Excerpt provided below:

Toyota also pushed the boat out on strategy over the second half of the race in the knowledge that it couldn’t stay with the frontrunners on pace after receiving another double BoP hit – less power and more weight – for Japan.
Kubica triggered mayhem at the first corner which also badly hurt the progress of sister #51 Ferrari
Photo by: JEP / Motorsport Images
Nyck de Vries, who had taken over from Mike Conway, did a stint and a half on the same four tyres before Kamui Kobayashi got in for the run to the flag. Not only would the Japanese driver have two fresh sets of tyres, but the #7 car had effectively taken the splash of fuel it would have needed late on had it stayed on a conventional strategy. The car looked on course for a podium until the second safety car reset the race and wiped out any potential gain.
Toyota’s championship challengers still might have salvaged a smattering of points from the day until Kobayashi made a hopeful move to regain the place he’d just lost to Matt Campbell in the #5 Porsche at Turn 3 as they battled over seventh. He hit the back of the German machine, the spinning cars making contact for a second time on the asphalt run-off. Extensive damage resulted in the retirement of both cars, though on the Toyota only after the differential was found to be damaged on the completion of the bodywork and suspension repairs.
Toyota opted for the reverse strategy on the #8 GR010 Hirakawa shared with Sebastien Buemi and Brendon Hartley. It went long on the fuel to avoid the splash, a tactic that was also undone by the safety car. Hirakawa was running fourth when he was penalised for the incident with Estre.
"We split the strategies between the two cars in the hope that one would have the lucky ticket, but the safety car came at a bad time for both of them"
David Floury
There were no complaints in the Toyota camp that Kobayashi received a suspended drive-through penalty for the clash with Campbell. “It was our mistake: clearly we were too far behind,” conceded Toyota Gazoo Racing Europe technical director David Floury, who was more forthright in his opinions on the penalty that dropped Hirakawa to 10th.
“Once again we can question the decisions that were taken against us,” he said. The drive-through was awarded because the Toyota driver was deemed to have ignored blue flags, but Floury explained that drivers are only required to cede position on seeing the flags after two sectors of the circuit. He pointed out Hirakawa was first shown the blues at Turn 8, halfway through sector two, and was behind by the end of sector three.
And on Toyota’s strategy calls, he said: “After two or two and a half hours we realised that if we didn’t try something we didn’t stand a chance. In terms of lap time we were clearly slower than our main competitors. We split the strategies between the two cars in the hope that one would have the lucky ticket, but the safety car came at a bad time for both of them.”
This was another opportunity lost for Cadillac, which had claimed the pole with Alex Lynn aboard the solo Ganassi-run factory car. The Brit had had to abort his first flier in the Hyperpole session but was always confident that he could pull another quick one out of the bag. And he did just that.

End of Excerpt provided.
Material provided below:

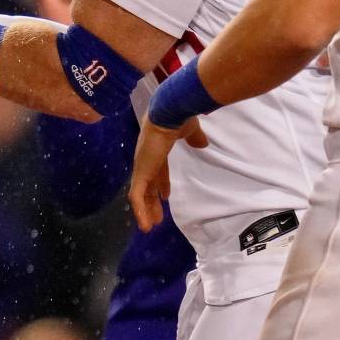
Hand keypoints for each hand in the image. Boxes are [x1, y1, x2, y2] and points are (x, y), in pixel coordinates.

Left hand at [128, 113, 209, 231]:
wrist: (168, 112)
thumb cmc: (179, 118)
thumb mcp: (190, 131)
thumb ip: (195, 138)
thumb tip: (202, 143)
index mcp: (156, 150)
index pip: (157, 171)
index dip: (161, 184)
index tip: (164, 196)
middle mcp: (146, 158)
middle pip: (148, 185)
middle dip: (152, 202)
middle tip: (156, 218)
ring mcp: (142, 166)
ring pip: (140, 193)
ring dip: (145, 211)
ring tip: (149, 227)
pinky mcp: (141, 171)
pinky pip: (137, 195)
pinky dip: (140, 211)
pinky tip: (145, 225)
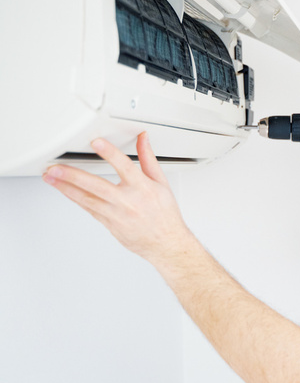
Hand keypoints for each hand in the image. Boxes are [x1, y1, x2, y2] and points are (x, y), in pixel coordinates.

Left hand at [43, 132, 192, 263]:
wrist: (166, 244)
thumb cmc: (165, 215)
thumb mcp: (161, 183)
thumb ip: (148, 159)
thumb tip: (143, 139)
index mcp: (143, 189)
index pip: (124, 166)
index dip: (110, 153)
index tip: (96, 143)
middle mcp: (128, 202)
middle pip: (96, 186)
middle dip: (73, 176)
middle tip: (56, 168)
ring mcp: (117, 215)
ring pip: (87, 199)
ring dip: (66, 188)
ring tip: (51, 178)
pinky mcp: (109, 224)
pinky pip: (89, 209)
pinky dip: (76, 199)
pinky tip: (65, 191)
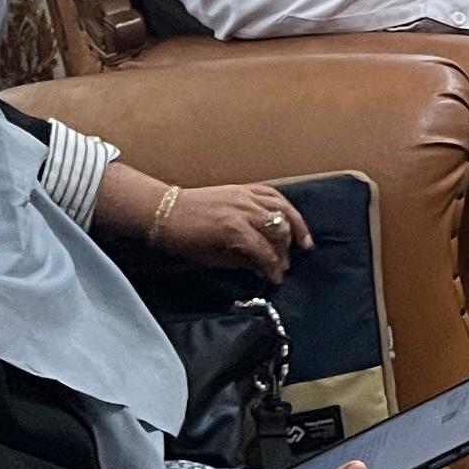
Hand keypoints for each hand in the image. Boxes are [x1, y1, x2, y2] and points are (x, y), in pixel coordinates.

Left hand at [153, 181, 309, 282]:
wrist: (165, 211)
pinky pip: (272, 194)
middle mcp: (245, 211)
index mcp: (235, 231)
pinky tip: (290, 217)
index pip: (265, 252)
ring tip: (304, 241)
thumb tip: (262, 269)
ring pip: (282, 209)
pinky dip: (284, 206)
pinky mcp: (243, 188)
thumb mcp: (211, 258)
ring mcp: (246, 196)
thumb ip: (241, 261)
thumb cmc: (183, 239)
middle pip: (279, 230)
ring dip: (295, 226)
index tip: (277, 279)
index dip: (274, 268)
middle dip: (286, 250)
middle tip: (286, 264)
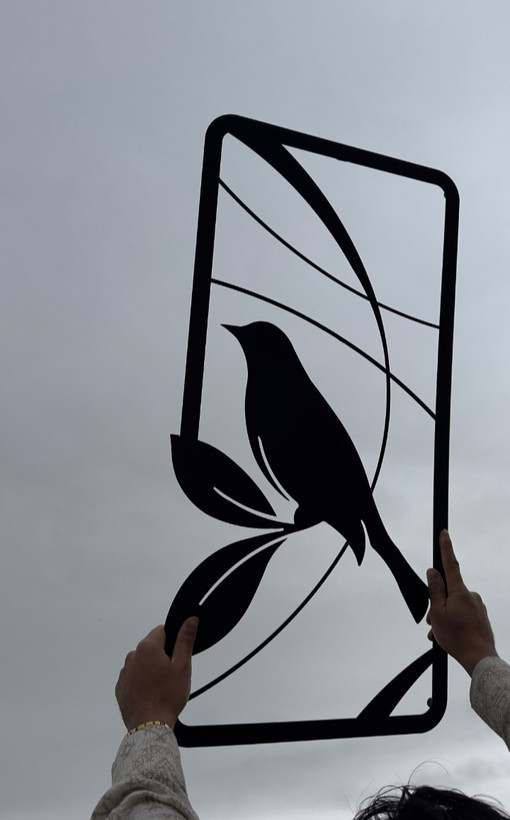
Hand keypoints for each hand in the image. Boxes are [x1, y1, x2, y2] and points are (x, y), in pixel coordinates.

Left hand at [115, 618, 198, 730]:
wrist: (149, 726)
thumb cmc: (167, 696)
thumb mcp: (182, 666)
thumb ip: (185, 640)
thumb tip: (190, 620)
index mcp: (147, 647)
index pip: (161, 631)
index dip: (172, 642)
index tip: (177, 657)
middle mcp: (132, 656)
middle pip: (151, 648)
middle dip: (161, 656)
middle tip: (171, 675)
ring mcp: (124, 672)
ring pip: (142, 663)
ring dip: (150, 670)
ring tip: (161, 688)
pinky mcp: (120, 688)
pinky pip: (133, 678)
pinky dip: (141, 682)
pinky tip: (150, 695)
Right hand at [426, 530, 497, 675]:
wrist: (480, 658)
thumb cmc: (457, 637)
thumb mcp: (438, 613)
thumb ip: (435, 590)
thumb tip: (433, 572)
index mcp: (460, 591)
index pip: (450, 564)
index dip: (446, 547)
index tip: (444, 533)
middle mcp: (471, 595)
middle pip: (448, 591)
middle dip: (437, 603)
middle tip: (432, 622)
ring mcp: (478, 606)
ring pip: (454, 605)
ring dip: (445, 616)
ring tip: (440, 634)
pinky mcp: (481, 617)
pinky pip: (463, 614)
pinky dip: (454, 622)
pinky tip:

End of Material provided.

| Explore the material |
**1.** Answer these from the race report:
(a) Which driver and car did Kobayashi hit at Turn 3?
(b) Who shared the #8 GR010 with Hirakawa?
(c) Who was driving when Cadillac claimed the pole?
**2.** Write out the part of the race report between "This was another" and "did just that.", inclusive.

| Answers by item |
**1.**
(a) Matt Campbell in the #5 Porsche
(b) Sebastien Buemi and Brendon Hartley
(c) Alex Lynn

**2.**
This was another opportunity lost for Cadillac, which had claimed the pole with Alex Lynn aboard the solo Ganassi-run factory car. The Brit had had to abort his first flier in the Hyperpole session but was always confident that he could pull another quick one out of the bag. And he did just that.